Not only does the Dallas Public Library have a thorough and useful app (with the swipe of a finger, search the catalog, place items on hold or renew items checked out) but it also has an extensive selection of eBooks available to borrow. Options range from New York Times bestsellers (John Grisham’s “The Litigators”) to classics (Ayn Rand’s “Atlas Shrugged”) to popular nonfiction (Michael Pollen’s “The Omnivore’s Dilemma”). We tried it, and in less than 10 minutes, we were reading on our iPhone. A helpful guided tour takes library cardholders through the process.

FIND OUT whether your favorite restaurants passed inspection.

dallascityhall.com/code_compliance/restaurant_food_scores.html

They wouldn’t be open if they hadn’t, but the section located at this lengthy web address allows you to see whether the places you frequent are receiving high scores or barely making the grade.
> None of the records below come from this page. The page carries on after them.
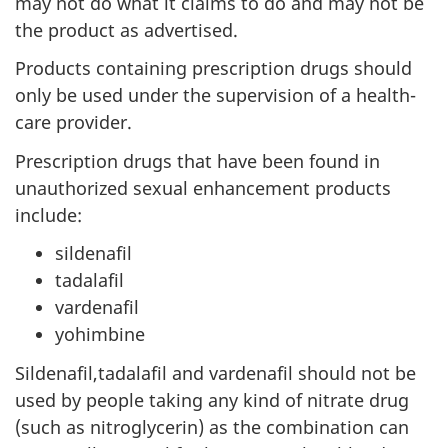
may not do what it claims to do and may not be
the product as advertised.
Products containing prescription drugs should
only be used under the supervision of a health-
care provider.
Prescription drugs that have been found in
unauthorized sexual enhancement products
include:
sildenafil
tadalafil
vardenafil
yohimbine
Sildenafil,tadalafil and vardenafil should not be
used by people taking any kind of nitrate drug
(such as nitroglycerin) as the combination can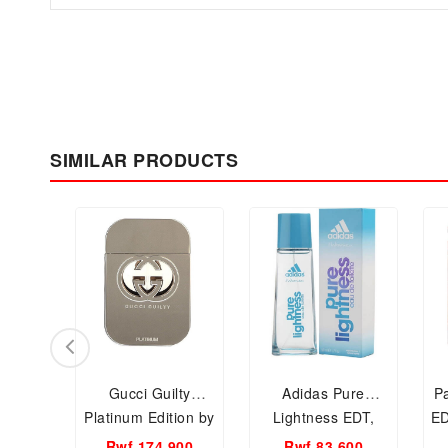
SIMILAR PRODUCTS
Gucci Guilty
Adidas Pure
Pa
Platinum Edition by
Lightness EDT,
ED
Gucci EDT, 75ml
50ml Women
Rwf 174,900
Rwf 83,600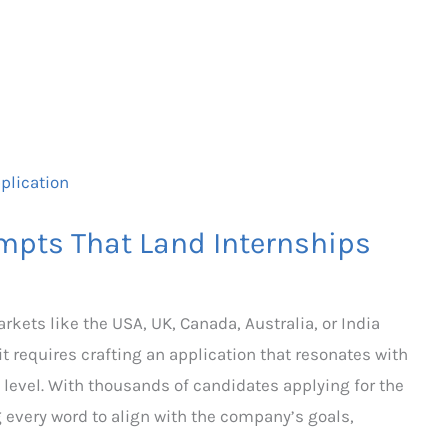
mpts That Land Internships
kets like the USA, UK, Canada, Australia, or India
 requires crafting an application that resonates with
 level. With thousands of candidates applying for the
 every word to align with the company’s goals,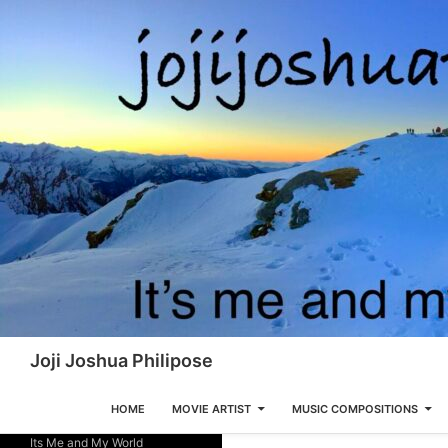
Skip
to
content
Search
Joji Joshua Philipose
HOME
MOVIE ARTIST
MUSIC COMPOSITIONS
Its Me and My World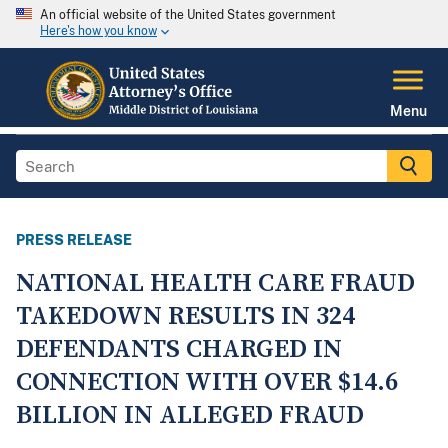
An official website of the United States government
Here's how you know
Menu
PRESS RELEASE
NATIONAL HEALTH CARE FRAUD
TAKEDOWN RESULTS IN 324
DEFENDANTS CHARGED IN
CONNECTION WITH OVER $14.6
BILLION IN ALLEGED FRAUD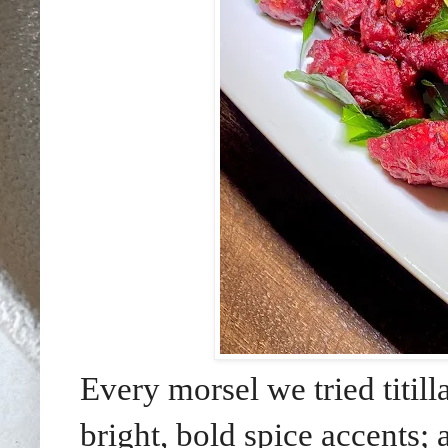
Every morsel we tried titil
bright, bold spice accents;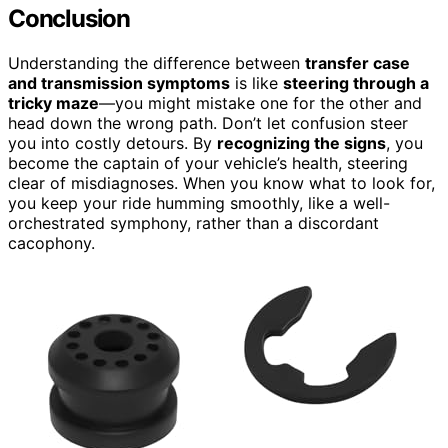
Conclusion
Understanding the difference between
transfer case
and transmission symptoms
is like
steering through a
tricky maze
—you might mistake one for the other and
head down the wrong path. Don’t let confusion steer
you into costly detours. By
recognizing the signs
, you
become the captain of your vehicle’s health, steering
clear of misdiagnoses. When you know what to look for,
you keep your ride humming smoothly, like a well-
orchestrated symphony, rather than a discordant
cacophony.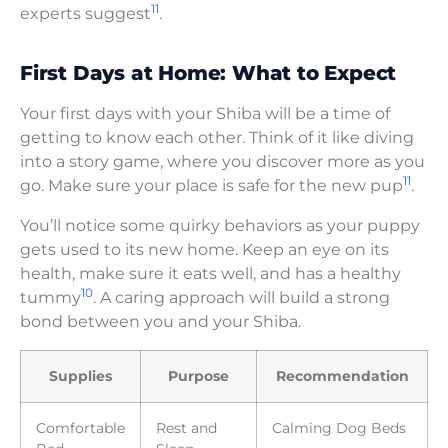
11
experts suggest
.
First Days at Home: What to Expect
Your first days with your Shiba will be a time of
getting to know each other. Think of it like diving
into a story game, where you discover more as you
11
go. Make sure your place is safe for the new pup
.
You’ll notice some quirky behaviors as your puppy
gets used to its new home. Keep an eye on its
health, make sure it eats well, and has a healthy
10
tummy
. A caring approach will build a strong
bond between you and your Shiba.
Supplies
Purpose
Recommendation
Comfortable
Rest and
Calming Dog Beds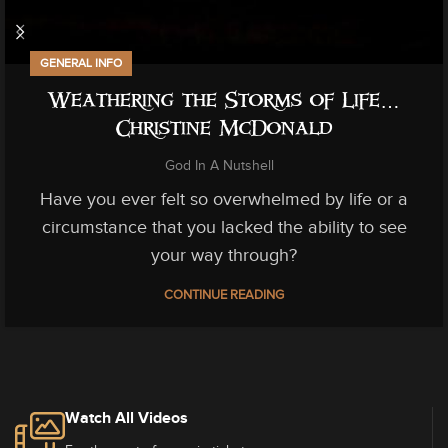
GENERAL INFO
Weathering the Storms of Life…
Christine McDonald
God In A Nutshell
Have you ever felt so overwhelmed by life or a
circumstance that you lacked the ability to see
your way through?
CONTINUE READING
Watch All Videos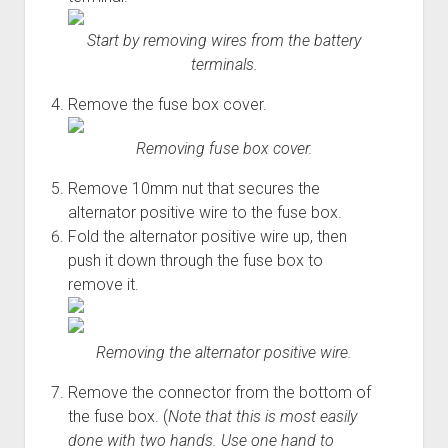
Start by removing wires from the battery
terminals.
Remove the fuse box cover.
Removing fuse box cover.
Remove 10mm nut that secures the
alternator positive wire to the fuse box.
Fold the alternator positive wire up, then
push it down through the fuse box to
remove it.
Removing the alternator positive wire.
Remove the connector from the bottom of
the fuse box. (
Note that this is most easily
done with two hands. Use one hand to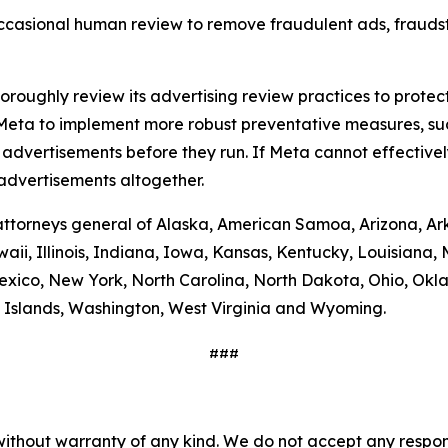
casional human review to remove fraudulent ads, fraudst
thoroughly review its advertising review practices to prot
s Meta to implement more robust preventative measures, s
dvertisements before they run. If Meta cannot effectivel
estment advertisements altogether.
e attorneys general of Alaska, American Samoa, Arizona, Ar
aii, Illinois, Indiana, Iowa, Kansas, Kentucky, Louisiana
ico, New York, North Carolina, North Dakota, Ohio, Okla
in Islands, Washington, West Virginia and Wyoming.
###
without warranty of any kind. We do not accept any responsib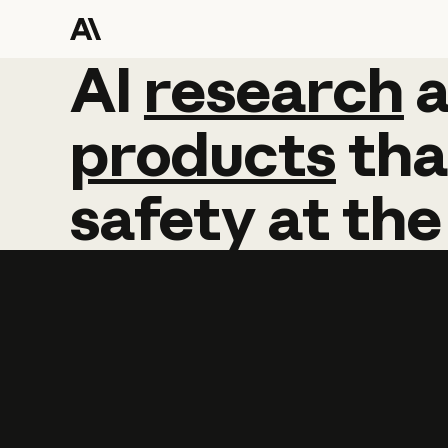
AI
AI
research
research
products
tha
safety
at
the
Learn more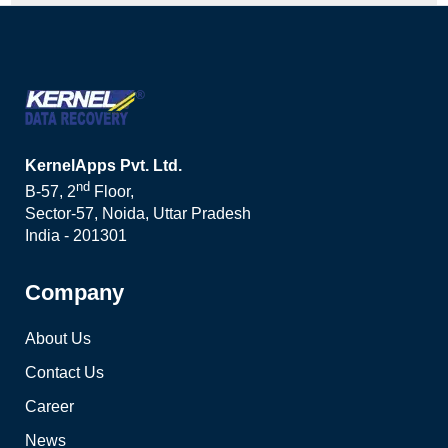
KernelApps Pvt. Ltd.
nd
B-57, 2
Floor,
Sector-57, Noida, Uttar Pradesh
India - 201301
Company
About Us
Contact Us
Career
News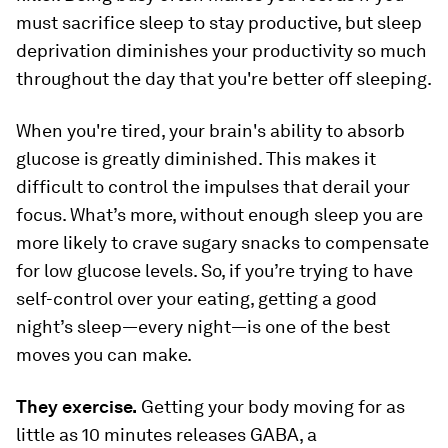
must sacrifice sleep to stay productive, but sleep
deprivation diminishes your productivity so much
throughout the day that you're better off sleeping.
When you're tired, your brain's ability to absorb
glucose is greatly diminished. This makes it
difficult to control the impulses that derail your
focus. What’s more, without enough sleep you are
more likely to crave sugary snacks to compensate
for low glucose levels. So, if you’re trying to have
self-control over your eating, getting a good
night’s sleep—every night—is one of the best
moves you can make.
They exercise.
Getting your body moving for as
little as 10 minutes releases GABA, a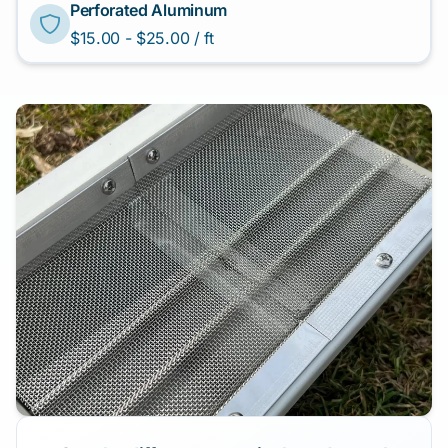
Perforated Aluminum
$15.00 - $25.00 / ft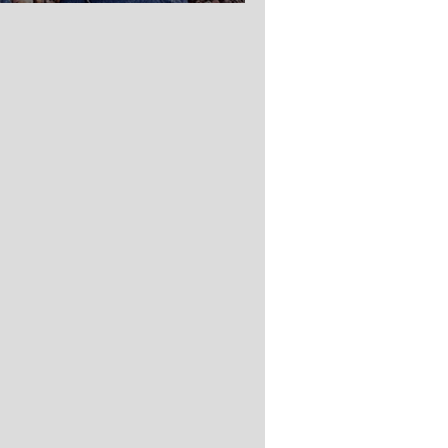
ednesday.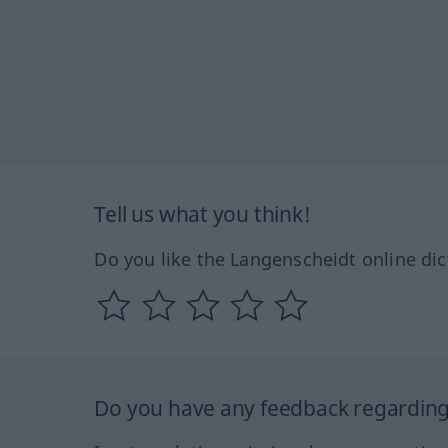
Tell us what you think!
Do you like the Langenscheidt online dic
Do you have any feedback regarding 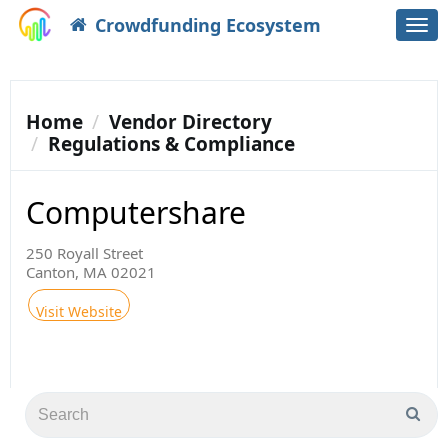
Crowdfunding Ecosystem
Togg
navi
Home
Vendor Directory
Regulations & Compliance
Computershare
250 Royall Street
Canton, MA 02021
Visit Website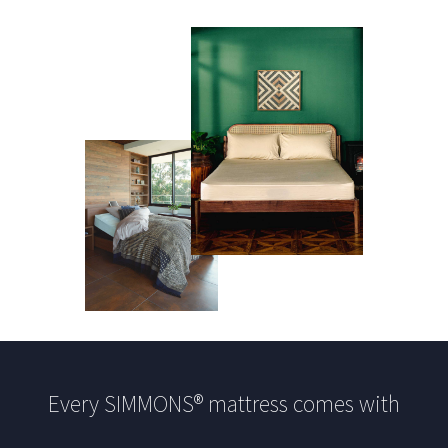
Every SIMMONS® mattress comes with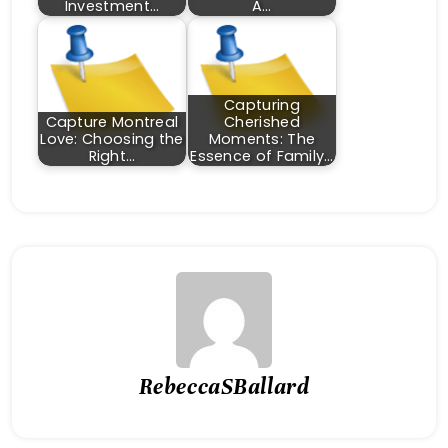
Investment…
A…
Capturing
Capture Montreal
Cherished
Love: Choosing the
Moments: The
Right…
Essence of Family…
RebeccaSBallard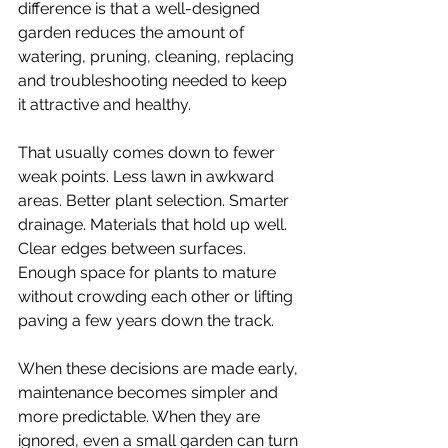
difference is that a well-designed 
garden reduces the amount of 
watering, pruning, cleaning, replacing 
and troubleshooting needed to keep 
it attractive and healthy.
That usually comes down to fewer 
weak points. Less lawn in awkward 
areas. Better plant selection. Smarter 
drainage. Materials that hold up well. 
Clear edges between surfaces. 
Enough space for plants to mature 
without crowding each other or lifting 
paving a few years down the track.
When these decisions are made early, 
maintenance becomes simpler and 
more predictable. When they are 
ignored, even a small garden can turn 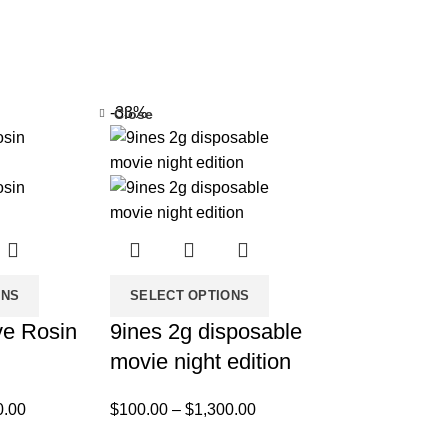
-33%
Close
ONS
SELECT OPTIONS
ve Rosin
9ines 2g disposable
movie night edition
0.00
$
100.00
–
$
1,300.00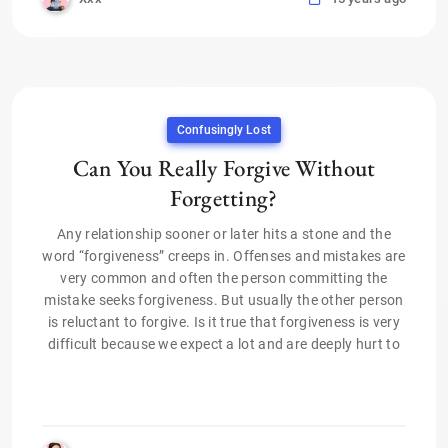
Confusingly Lost
Can You Really Forgive Without
Forgetting?
Any relationship sooner or later hits a stone and the
word “forgiveness” creeps in. Offenses and mistakes are
very common and often the person committing the
mistake seeks forgiveness. But usually the other person
is reluctant to forgive. Is it true that forgiveness is very
difficult because we expect a lot and are deeply hurt to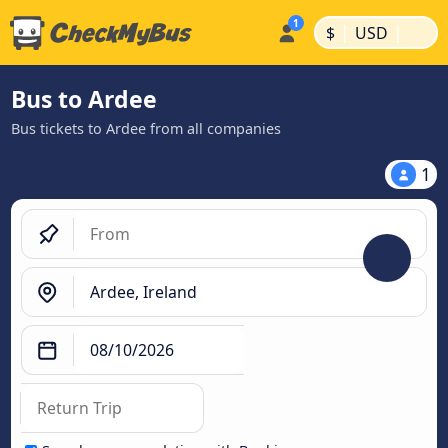
|
|
$
USD
Bus to Ardee
Bus tickets to Ardee from all companies
1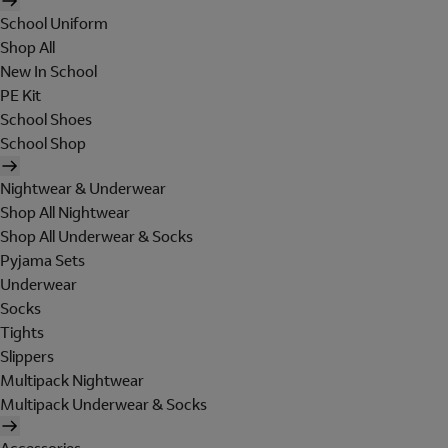
School Uniform
Shop All
New In School
PE Kit
School Shoes
School Shop
Nightwear & Underwear
Shop All Nightwear
Shop All Underwear & Socks
Pyjama Sets
Underwear
Socks
Tights
Slippers
Multipack Nightwear
Multipack Underwear & Socks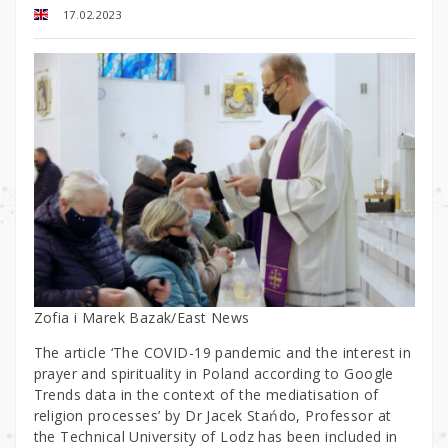
17.02.2023
Zofia i Marek Bazak/East News
The article ‘The COVID-19 pandemic and the interest in
prayer and spirituality in Poland according to Google
Trends data in the context of the mediatisation of
religion processes’ by Dr Jacek Stańdo, Professor at
the Technical University of Lodz has been included in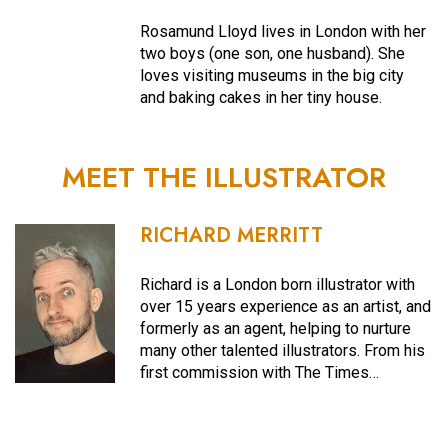
Rosamund Lloyd lives in London with her
two boys (one son, one husband). She
loves visiting museums in the big city
and baking cakes in her tiny house.
MEET THE ILLUSTRATOR
RICHARD MERRITT
Richard is a London born illustrator with
over 15 years experience as an artist, and
formerly as an agent, helping to nurture
many other talented illustrators. From his
first commission with The Times…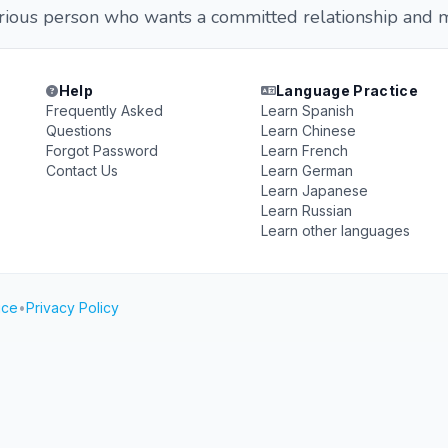
erious person who wants a committed relationship and m
Help
Language Practice
Frequently Asked
Learn Spanish
Questions
Learn Chinese
Forgot Password
Learn French
Contact Us
Learn German
Learn Japanese
Learn Russian
Learn other languages
ice
•
Privacy Policy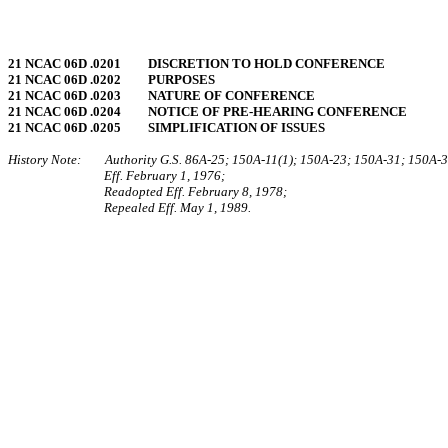
21 NCAC 06D .0201 DISCRETION TO HOLD CONFERENCE
21 NCAC 06D .0202 PURPOSES
21 NCAC 06D .0203 NATURE OF CONFERENCE
21 NCAC 06D .0204 NOTICE OF PRE‑HEARING CONFERENCE
21 NCAC 06D .0205 SIMPLIFICATION OF ISSUES
History Note: Authority G.S. 86A‑25; 150A‑11(1); 150A‑23; 150A‑31; 150A‑3
Eff. February 1, 1976;
Readopted Eff. February 8, 1978;
Repealed Eff. May 1, 1989.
A quick search by name reveals how a restaurant fared on its most recent inspections.

RUN INTO Mark Cuban, Ebby Halliday or the Cowboys cheerleaders.

happytrailsdallas.com

These local celebs are a sampling of the famous names and faces the Dallas Park and Recreation Department recruited to promote its recent trail etiquette campaign. Other than watching the amusing video, website visitors can view an interactive map to find the exact layout of Dallas trails (both current and planned) in relation to streets, rec centers and other local landmarks.

LEARN which park pavilion beat out Cowboys Stadium as the 2009 “Best of Show” award recipient from the AmericanInstitute of ArchitectsDallas chapter.

dallasparks.org

This little-known fact is touted in the online brochure “The Park Pavilions of Dallas,” which highlights 44 of the city’s shade-giving structures. Thirty-two of them were designed by respected architects who were charged with making the pavilions “contextual within the surrounding community and embraced by the neighborhood,” among other criteria. That’s how the structure at Lindsley Park, for example, resembles the predominantly Tudor homes of Hollywood/Santa Monica, and the reason Ridgewood Park has a chaise lounge pavilion near its spraypark.